There are clear dangers to optimistic illusions and clear advantages to what we call “realistic optimism.”


Unrealistic optimism also has been found to decrease resistance to stress. People who are unrealistically optimistic about the state of their health are less resistant to stress as measured by physiological symptoms such as accelerated heart rate and elevated diastolic blood pressure than either people who were truly healthy or, more important, people who were openly distressed about their health problems. Similarly, people who repress their negative emotions and try to focus only on their positive feelings have stronger physiological reactions to stress than people who are more realistic and accepting of their negative emotions.


Realistic optimism is the ability to maintain a positive outlook without denying reality, actively appreciating the positive aspects of a situation without ignoring the negative aspects.

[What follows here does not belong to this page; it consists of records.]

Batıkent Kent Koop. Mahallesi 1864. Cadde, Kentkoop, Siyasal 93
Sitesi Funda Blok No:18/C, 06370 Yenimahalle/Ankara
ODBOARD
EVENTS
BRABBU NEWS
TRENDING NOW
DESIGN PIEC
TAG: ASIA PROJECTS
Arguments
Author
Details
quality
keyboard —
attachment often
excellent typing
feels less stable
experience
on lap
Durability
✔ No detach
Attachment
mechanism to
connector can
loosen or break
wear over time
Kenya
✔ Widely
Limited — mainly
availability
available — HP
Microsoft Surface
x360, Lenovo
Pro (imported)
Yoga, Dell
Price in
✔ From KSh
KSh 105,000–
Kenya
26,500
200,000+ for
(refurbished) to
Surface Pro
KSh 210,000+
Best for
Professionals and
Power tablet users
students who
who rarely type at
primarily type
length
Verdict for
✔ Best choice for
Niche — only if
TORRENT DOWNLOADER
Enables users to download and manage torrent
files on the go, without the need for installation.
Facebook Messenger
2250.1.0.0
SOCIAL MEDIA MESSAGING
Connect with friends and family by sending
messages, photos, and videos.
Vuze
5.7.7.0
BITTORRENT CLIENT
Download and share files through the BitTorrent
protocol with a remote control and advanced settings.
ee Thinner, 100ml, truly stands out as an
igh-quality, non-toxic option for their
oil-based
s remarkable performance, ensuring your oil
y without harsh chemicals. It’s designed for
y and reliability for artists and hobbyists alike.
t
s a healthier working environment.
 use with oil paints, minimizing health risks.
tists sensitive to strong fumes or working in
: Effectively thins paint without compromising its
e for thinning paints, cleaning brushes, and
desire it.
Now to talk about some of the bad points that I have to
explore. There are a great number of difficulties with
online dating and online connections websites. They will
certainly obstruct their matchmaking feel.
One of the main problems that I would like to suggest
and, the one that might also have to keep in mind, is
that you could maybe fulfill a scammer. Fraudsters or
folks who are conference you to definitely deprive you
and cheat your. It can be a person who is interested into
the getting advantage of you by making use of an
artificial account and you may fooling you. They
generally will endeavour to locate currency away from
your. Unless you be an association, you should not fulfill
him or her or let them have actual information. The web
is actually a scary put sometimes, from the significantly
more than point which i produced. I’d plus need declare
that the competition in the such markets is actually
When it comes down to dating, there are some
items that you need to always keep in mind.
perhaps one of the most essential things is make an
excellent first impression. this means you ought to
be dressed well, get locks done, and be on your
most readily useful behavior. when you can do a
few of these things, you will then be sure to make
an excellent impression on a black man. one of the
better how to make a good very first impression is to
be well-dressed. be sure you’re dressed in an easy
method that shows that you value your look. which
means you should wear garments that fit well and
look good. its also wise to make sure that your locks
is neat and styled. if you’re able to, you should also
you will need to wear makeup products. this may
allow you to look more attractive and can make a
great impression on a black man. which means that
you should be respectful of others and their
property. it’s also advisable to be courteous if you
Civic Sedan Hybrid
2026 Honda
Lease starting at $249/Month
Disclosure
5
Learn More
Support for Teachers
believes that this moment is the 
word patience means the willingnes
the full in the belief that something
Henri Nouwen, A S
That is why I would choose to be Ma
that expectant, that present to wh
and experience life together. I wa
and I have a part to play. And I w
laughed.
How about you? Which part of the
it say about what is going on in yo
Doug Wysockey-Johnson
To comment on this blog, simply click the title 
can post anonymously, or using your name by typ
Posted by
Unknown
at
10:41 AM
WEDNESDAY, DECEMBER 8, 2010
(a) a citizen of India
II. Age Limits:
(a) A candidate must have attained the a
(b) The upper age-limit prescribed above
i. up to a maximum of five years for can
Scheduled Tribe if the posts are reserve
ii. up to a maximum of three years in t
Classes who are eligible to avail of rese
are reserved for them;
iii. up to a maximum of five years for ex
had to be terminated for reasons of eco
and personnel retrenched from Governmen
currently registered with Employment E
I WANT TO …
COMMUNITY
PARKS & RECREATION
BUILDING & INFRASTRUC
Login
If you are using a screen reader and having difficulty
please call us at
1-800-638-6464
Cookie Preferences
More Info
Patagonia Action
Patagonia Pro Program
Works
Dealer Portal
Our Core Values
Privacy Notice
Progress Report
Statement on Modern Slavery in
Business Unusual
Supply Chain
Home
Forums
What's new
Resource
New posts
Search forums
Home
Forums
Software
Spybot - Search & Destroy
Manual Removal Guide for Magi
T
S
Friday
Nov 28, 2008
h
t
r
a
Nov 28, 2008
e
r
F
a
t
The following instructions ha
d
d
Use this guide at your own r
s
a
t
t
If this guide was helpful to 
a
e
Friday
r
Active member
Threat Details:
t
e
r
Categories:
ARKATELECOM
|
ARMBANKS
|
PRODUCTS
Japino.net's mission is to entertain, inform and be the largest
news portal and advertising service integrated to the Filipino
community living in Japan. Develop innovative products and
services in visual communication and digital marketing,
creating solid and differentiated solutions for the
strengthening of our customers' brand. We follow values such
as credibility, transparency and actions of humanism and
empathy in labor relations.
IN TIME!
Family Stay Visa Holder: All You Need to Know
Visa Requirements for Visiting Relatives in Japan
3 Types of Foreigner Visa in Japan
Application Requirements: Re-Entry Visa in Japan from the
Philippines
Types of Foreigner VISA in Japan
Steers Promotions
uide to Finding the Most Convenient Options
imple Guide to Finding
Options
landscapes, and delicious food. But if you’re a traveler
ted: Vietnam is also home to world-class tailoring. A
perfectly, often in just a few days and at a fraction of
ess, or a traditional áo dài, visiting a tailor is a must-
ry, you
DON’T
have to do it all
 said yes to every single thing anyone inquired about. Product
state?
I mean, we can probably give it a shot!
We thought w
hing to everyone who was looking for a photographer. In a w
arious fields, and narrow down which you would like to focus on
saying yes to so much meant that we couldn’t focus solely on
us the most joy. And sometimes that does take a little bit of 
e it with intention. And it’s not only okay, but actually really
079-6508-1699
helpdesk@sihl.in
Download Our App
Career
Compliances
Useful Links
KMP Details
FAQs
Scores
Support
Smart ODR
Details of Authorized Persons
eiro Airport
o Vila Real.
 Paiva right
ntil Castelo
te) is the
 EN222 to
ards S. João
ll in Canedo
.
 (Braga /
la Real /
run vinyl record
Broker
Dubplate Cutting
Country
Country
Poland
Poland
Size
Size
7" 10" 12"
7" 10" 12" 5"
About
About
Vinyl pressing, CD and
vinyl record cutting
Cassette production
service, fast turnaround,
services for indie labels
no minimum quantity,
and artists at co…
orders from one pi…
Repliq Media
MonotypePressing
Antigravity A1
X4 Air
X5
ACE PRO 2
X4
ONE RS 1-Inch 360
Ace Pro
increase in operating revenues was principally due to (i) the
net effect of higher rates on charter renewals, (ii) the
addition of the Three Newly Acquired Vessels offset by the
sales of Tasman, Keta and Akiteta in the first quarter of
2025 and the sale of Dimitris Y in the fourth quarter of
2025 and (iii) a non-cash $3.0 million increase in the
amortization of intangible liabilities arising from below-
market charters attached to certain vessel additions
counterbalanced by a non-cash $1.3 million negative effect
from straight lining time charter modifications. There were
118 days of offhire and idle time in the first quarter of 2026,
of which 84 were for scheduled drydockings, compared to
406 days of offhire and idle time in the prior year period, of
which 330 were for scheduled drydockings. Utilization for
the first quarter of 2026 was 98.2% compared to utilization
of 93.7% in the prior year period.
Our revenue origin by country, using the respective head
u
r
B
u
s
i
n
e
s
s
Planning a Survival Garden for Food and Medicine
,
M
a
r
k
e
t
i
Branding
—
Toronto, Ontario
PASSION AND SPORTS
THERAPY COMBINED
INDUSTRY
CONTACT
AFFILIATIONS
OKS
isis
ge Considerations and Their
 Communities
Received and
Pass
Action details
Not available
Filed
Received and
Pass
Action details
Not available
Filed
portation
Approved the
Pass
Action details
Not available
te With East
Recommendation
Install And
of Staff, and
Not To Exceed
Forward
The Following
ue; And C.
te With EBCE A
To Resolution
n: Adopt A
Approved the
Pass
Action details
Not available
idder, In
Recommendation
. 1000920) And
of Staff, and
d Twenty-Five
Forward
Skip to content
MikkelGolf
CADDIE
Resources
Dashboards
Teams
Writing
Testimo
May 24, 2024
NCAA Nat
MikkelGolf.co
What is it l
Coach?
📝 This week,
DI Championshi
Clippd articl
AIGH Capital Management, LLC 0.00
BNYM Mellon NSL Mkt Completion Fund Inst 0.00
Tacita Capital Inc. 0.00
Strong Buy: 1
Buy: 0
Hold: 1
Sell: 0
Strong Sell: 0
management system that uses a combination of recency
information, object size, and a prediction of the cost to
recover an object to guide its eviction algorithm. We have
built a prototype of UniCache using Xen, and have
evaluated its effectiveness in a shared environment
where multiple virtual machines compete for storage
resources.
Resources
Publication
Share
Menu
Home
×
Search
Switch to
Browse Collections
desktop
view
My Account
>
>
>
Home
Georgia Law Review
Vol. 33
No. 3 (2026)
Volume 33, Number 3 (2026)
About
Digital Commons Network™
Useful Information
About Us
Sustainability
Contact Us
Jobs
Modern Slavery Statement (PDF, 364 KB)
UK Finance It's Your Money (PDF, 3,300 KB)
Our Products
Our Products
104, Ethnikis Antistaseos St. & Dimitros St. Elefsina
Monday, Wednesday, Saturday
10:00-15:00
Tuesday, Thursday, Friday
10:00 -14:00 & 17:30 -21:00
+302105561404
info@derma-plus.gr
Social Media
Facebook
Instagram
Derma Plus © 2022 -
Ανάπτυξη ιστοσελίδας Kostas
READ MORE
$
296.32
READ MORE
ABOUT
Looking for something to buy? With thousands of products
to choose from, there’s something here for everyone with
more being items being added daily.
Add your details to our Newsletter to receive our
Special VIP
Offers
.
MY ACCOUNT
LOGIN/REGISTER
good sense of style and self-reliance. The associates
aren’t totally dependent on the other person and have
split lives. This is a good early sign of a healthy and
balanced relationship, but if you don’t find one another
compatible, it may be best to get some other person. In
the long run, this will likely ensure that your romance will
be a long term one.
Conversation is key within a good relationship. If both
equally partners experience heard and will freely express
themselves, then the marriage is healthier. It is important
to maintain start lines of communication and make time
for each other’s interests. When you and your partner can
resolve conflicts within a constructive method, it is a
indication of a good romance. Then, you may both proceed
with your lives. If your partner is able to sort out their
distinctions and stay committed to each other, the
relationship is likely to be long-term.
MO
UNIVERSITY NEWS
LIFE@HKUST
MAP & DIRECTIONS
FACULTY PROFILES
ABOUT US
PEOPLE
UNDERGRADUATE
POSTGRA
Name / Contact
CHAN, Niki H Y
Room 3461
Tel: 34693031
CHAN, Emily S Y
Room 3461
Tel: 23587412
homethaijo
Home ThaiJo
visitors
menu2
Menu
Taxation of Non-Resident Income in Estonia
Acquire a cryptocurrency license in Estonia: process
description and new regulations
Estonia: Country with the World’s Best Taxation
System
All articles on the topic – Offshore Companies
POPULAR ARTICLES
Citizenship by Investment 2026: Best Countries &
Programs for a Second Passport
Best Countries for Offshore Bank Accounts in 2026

It means aspiring and hoping for positive outcomes, and working toward those outcomes, without assuming that those outcomes are a foregone conclusion. Realistic optimism does not assume that good things will happen automatically. It is the belief that good things may happen and are worth pursuing but that effort, problem solving, and planning are necessary to bring them about.


Positive psychology is a new social science aimed to create an empirical body of knowledge of optimal human functioning. The positive psychology movement has two basic goals: To increase understanding of the human strengths through the development of classification systems and methods to measure those strengths; To infuse this knowledge into effective programs and interventions designed to build participants’ strengths rather than remediate their weaknesses.


How well we are functioning in the world can be thought of as a dial, with numbers in the negatives and the positives. It takes “reaching out” resilience to dial us well into the positives.


Resilience is the basic strength, underpinning all the positive characteristics in a person’s emotional and psychological makeup. A lack of resilience is the major cause of negative functioning. Without resilience there is no courage, no rationality, no insight. It is the bedrock on which all else is built. Some of us need more resilience just to get us out of the negatives.